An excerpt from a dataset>
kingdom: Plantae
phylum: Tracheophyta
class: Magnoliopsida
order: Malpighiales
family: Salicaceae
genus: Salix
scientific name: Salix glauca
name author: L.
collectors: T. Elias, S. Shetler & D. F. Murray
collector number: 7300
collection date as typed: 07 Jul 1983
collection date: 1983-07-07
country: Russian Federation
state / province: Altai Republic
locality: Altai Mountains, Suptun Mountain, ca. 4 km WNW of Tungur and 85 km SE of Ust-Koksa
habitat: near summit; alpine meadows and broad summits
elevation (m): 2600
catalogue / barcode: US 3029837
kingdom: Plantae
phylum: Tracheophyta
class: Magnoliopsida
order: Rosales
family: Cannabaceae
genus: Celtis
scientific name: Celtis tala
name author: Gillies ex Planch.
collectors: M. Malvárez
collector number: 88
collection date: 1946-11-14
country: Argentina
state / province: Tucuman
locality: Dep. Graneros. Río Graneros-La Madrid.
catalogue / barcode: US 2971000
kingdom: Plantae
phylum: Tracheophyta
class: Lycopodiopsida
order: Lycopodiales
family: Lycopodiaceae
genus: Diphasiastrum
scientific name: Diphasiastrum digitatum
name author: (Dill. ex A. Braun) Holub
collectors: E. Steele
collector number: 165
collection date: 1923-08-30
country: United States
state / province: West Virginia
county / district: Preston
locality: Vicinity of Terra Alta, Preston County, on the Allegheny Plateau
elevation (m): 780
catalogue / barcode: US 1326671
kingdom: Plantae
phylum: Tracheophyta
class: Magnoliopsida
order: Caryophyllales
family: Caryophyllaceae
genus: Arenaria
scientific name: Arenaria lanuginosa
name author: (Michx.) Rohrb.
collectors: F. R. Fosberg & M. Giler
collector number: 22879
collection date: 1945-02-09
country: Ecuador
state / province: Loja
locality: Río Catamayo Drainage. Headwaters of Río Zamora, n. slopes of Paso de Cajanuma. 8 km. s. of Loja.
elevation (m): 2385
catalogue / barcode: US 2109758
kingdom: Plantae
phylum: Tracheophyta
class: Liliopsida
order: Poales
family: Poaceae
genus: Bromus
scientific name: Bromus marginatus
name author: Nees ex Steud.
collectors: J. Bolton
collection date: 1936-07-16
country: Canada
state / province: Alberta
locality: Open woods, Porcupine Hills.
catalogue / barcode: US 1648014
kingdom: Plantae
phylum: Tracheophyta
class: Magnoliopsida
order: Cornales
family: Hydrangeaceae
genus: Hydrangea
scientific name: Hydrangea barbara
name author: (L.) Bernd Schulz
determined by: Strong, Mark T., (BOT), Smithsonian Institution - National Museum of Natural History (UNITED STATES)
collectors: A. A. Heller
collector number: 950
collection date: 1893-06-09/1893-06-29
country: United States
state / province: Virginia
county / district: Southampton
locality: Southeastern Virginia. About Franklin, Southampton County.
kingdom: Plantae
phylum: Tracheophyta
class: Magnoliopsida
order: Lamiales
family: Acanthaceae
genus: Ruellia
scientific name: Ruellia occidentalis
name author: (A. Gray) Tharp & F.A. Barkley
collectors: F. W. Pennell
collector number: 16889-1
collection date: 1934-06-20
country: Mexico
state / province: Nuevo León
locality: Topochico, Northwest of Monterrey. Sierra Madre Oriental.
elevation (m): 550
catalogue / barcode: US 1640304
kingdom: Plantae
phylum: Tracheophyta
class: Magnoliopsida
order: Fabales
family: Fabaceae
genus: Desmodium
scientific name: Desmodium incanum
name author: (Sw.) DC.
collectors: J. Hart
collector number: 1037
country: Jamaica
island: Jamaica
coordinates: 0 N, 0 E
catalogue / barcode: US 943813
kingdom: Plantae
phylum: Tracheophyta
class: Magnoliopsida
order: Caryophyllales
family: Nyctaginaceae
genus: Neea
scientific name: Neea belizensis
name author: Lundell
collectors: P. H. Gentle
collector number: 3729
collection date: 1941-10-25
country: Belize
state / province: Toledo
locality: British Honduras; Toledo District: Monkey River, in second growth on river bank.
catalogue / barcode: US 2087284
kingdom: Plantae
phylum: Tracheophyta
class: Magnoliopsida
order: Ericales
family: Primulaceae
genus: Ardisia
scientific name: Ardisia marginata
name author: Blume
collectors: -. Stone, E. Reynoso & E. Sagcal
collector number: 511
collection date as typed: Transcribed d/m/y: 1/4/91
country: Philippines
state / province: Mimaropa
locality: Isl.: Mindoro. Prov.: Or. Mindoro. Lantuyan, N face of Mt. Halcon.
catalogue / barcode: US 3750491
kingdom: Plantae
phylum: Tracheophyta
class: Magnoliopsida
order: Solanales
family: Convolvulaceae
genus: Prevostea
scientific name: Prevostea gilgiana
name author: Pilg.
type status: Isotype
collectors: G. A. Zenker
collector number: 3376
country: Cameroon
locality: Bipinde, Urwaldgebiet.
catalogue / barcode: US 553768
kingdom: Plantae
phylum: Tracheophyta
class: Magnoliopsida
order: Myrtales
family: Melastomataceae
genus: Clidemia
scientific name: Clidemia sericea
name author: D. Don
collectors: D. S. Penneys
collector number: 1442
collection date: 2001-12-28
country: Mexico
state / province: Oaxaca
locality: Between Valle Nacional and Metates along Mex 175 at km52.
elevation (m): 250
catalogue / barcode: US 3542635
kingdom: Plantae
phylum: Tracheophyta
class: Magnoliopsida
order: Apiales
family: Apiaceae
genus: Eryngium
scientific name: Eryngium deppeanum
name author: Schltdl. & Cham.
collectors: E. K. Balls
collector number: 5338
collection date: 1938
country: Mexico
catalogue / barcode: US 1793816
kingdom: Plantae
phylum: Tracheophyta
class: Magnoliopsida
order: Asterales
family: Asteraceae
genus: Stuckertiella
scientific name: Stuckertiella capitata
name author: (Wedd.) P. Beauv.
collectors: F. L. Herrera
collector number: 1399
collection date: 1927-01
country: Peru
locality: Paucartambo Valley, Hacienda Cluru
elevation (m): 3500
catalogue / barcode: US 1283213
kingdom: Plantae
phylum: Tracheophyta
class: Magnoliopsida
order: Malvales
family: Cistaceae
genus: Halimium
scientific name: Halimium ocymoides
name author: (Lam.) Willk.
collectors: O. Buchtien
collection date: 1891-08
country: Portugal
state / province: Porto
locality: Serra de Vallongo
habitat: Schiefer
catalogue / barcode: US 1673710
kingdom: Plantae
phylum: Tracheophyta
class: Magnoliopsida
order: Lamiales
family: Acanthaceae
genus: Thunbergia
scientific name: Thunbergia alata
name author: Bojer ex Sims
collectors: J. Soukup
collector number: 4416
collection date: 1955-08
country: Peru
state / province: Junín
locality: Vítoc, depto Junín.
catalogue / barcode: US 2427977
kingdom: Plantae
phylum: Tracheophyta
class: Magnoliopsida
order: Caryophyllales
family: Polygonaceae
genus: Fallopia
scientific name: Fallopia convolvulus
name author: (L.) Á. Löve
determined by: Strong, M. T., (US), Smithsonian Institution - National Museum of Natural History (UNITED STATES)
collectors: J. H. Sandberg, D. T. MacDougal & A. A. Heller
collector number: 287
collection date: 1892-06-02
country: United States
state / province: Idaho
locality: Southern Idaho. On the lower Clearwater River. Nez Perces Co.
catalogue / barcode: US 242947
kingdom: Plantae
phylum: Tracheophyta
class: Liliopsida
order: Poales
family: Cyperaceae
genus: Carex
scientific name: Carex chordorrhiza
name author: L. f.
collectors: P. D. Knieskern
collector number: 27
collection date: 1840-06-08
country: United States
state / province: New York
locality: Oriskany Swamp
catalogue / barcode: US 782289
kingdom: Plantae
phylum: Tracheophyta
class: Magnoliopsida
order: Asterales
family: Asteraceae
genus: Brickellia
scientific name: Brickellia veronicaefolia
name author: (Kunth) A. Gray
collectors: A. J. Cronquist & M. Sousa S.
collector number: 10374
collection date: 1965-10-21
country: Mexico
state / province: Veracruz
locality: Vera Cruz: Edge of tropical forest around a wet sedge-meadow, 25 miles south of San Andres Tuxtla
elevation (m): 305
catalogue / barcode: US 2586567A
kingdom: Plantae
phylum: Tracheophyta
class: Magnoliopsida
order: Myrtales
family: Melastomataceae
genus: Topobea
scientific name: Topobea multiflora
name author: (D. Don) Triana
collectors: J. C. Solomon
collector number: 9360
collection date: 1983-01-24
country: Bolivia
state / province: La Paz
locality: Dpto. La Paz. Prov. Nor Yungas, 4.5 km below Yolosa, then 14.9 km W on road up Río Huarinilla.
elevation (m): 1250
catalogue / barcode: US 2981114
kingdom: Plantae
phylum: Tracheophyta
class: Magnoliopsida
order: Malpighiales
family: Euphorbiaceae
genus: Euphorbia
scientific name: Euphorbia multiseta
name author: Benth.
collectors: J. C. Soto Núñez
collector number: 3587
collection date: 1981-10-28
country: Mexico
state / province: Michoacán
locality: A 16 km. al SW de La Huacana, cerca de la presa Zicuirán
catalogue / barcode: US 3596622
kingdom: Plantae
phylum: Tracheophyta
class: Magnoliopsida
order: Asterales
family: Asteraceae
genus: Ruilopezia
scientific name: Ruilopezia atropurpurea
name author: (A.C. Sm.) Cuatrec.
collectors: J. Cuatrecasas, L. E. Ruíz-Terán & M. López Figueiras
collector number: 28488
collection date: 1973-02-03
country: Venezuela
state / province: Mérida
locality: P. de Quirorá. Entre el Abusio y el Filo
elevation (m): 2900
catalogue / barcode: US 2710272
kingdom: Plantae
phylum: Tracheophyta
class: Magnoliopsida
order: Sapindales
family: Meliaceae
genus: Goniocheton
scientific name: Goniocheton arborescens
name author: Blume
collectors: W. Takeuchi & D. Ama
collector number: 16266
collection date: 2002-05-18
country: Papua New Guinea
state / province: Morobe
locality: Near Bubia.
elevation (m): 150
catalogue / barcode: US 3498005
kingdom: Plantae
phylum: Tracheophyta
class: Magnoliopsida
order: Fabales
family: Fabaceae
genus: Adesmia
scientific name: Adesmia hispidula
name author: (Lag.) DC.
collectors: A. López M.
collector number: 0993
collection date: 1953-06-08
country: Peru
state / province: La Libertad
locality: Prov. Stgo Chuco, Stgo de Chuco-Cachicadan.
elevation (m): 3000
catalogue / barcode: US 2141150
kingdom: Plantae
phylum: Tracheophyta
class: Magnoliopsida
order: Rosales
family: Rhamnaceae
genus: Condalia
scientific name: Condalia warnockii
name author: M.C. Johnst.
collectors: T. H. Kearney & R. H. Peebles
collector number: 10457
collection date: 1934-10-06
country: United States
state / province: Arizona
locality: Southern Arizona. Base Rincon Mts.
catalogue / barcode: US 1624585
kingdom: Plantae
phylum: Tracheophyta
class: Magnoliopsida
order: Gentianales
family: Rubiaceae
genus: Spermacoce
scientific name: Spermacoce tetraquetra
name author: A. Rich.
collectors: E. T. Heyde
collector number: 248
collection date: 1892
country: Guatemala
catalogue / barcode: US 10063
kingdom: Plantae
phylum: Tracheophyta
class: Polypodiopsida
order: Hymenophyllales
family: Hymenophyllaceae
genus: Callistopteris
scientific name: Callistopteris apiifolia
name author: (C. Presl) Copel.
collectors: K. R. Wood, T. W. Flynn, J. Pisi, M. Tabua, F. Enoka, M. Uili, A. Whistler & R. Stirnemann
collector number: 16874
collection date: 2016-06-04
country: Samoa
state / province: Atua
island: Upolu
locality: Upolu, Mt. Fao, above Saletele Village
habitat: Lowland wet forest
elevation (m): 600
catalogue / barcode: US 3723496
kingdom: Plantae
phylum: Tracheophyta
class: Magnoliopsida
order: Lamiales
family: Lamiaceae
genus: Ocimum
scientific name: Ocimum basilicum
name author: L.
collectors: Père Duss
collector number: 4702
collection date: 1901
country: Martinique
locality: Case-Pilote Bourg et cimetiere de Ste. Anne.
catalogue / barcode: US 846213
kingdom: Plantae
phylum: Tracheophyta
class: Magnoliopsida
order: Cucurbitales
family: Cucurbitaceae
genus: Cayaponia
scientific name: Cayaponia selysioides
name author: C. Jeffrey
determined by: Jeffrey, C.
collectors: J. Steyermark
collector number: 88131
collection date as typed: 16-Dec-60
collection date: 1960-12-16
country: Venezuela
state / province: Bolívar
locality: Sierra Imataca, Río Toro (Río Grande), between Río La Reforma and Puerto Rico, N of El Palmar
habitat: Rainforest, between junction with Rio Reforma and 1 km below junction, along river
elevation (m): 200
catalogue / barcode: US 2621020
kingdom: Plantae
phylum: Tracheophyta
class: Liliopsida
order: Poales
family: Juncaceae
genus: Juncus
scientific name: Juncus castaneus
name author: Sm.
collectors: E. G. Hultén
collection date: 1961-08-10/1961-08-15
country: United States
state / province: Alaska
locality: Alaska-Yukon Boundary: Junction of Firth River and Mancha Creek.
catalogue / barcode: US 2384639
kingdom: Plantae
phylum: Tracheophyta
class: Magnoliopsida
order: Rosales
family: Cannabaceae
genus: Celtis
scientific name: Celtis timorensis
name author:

EXERCISE DIRECTIONS> Can you return, character for character, the part of the data that opens with the line containing "locality: Vicinity of" and closes with the line containing "state / province: Loja", including both of those lines?

RESPONSE>
locality: Vicinity of Terra Alta, Preston County, on the Allegheny Plateau
elevation (m): 780
catalogue / barcode: US 1326671
kingdom: Plantae
phylum: Tracheophyta
class: Magnoliopsida
order: Caryophyllales
family: Caryophyllaceae
genus: Arenaria
scientific name: Arenaria lanuginosa
name author: (Michx.) Rohrb.
collectors: F. R. Fosberg & M. Giler
collector number: 22879
collection date: 1945-02-09
country: Ecuador
state / province: Loja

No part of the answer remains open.